Many researchers are all for how price sharing impacts well being care utilization, price and affected person outcomes. That is very true as high-deductible well being plans (HDHP) have change into extra frequent within the US. In 2023, 29% of lined employees within the US had a HDHP.
One useful sort of information for analyzing HDHPs is claims information. Nonetheless, there are challenges with utilizing these information:
The primary sort [of claims data] consists of detailed details about plan construction however typically has poor externality validity as it’s sometimes sourced from a single well being insurer or small subset of enrollees.
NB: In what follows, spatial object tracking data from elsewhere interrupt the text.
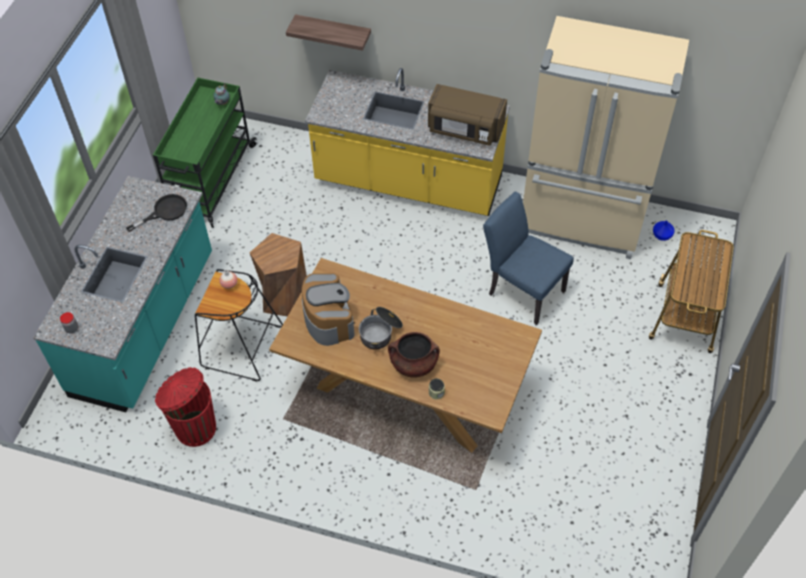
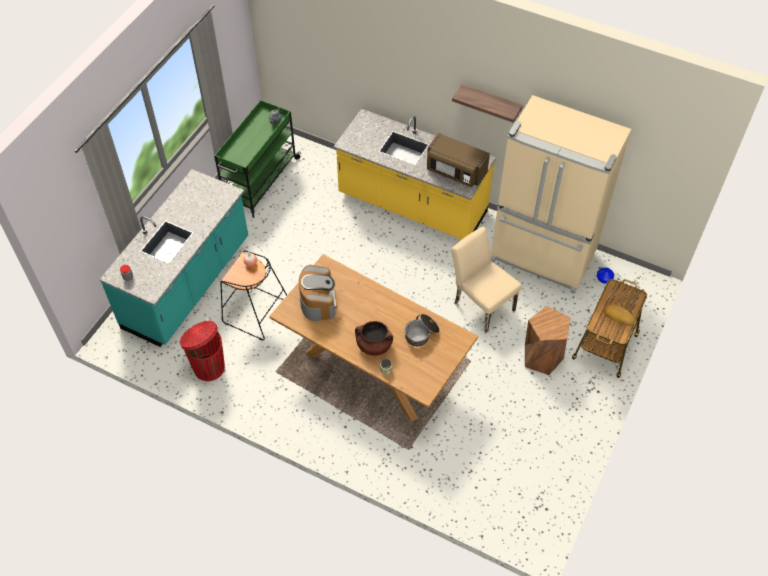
camera: 10 degrees right, 0 degrees up
(165, 212) = (213, 200): black frying pan -> none
(284, 297) = (296, 280): brown stool -> brown stool (542, 357)
(333, 32) = (366, 80): shelf -> shelf (490, 103)
(380, 333) = (355, 318): cooking pot -> cooking pot (421, 334)
(521, 289) = (481, 304): blue chair -> beige chair
(706, 276) = (619, 316): none -> bread

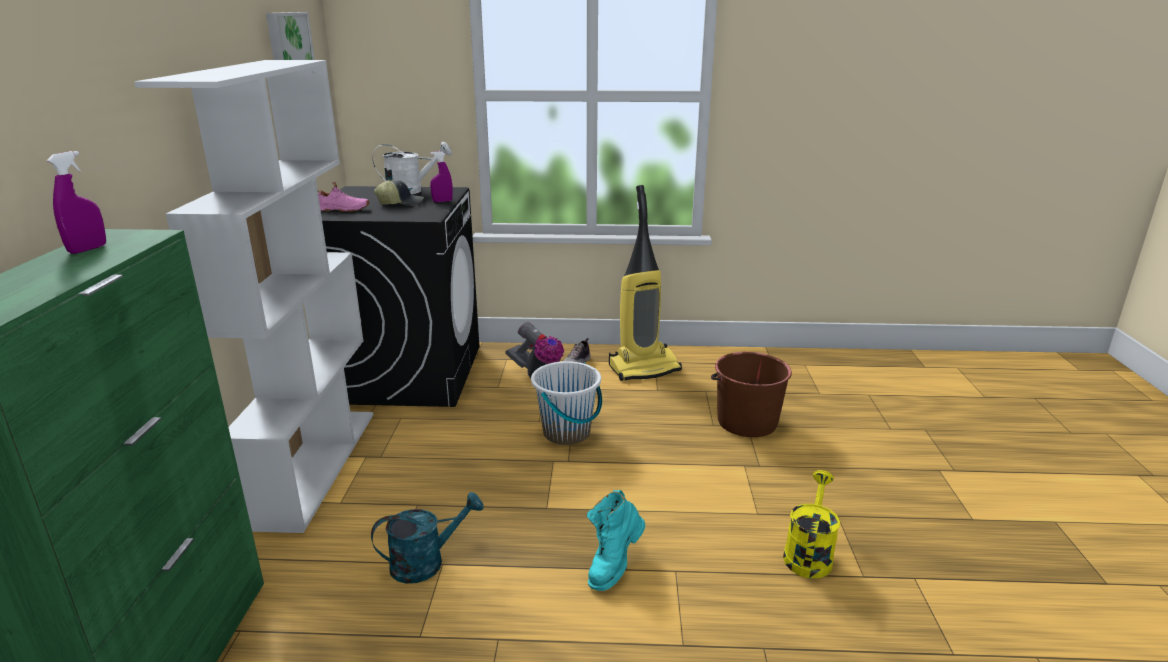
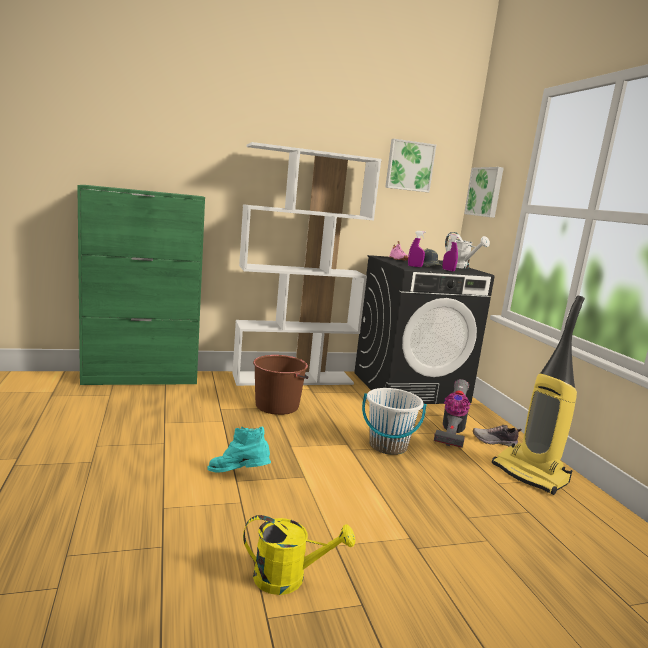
camera: 70 degrees right, 10 degrees down
(88, 249) = (173, 193): purple spray bottle -> purple spray bottle (414, 266)
(383, 76) = (485, 192): none -> picture
(426, 562) = (222, 416): turquoise watering can -> none
(746, 422) = (494, 539): brown bucket -> brown bucket (277, 406)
The second sort has improved exterior validity by pooling throughout insurers however doesn’t often embrace plan-structure variables needed to tell apart between HDHPs and plans with decrease deductibles, or interpret what binary “HDHP” variables signify.
A paper by Cliff et al. (2024) goals to look at how properly one can predict plan deductibles utilizing claims information utilizing Optum Labs information. The Optum information do have data on plan deductibles which are used because the “gold customary”. 4 completely different imputation approaches are used:
- Parametric prediction with spending (regress on spending technique). Enrollee’s annual deductible spending is regressed on their complete annual spending (plan plus out-of-pocket), frequent demographic covariates (gender and age), and stuck results for every plan Use regression to foretell deductibles conditional for set spending degree with plan fastened results. Utilizing the coefficients from the best-fit regression mannequin, deductibles are predicted for every plan at a set quantity of complete spending, (which the authors set at $10,000 to exceed most deductibles).
- Parametric prediction with imputation and plan traits (Regress on imputed deductibles technique). This strategy makes use of two levels. First, deductibles are inputed for a subset of plans the place they’re simply recognized. For the second stage, a set of covariates is created describing noticed deductible spending and plan traits and collapse information from the person to the plan degree. Utilizing the subset of plans with an imputed deductible, the imputed deductible quantities are regressed on the set of covariates; generated coefficients are then used to foretell deductibles for plans unable to be imputed within the first stage.
- Modal deductible spending (mode technique). This straightforward technique inputes the very best (non-zero) modal deductible spending quantity amongst enrollees in a plan and applies this deductible to all enrollees in that plan.
- eightieth percentile of deductible spending (eightieth percentile technique). Following Rabideau (2021), particular person spending is tracked month-over-month, and people the place spending will increase in a given month however deductible spending doesn’t change are assumed to have reached their deductible. Then, the person degree information is collapsed to the plan degree and the deductible for all enrollees within the plan is about to the eightieth percentile of annual deductible spending within the plan.
To guage the accuracy of the imputation approaches, the authors calculate the sensitivity, specificity, and constructive/damaging predictive worth (PPV/NPV) of every technique for classifying enrollees into HDHP vs. non-HDHP plans.
Surprisingly, the easy “mode technique” carried out greatest by way of classifying people into HDHP vs. not. It additionally carried out properly by way of predicting deductible spending.
The mode technique performs greatest; 72% of plans are appropriately categorized into every class and 69% of plans have an imputed deductible inside $250 of the particular deductible. For this technique, limiting imputation to teams with greater than 50 enrollees improved sensitivity to 85% of plans appropriately categorized by class and decreased the common distinction between the imputed and precise deductible from $700 to $496
You may learn the total paper right here.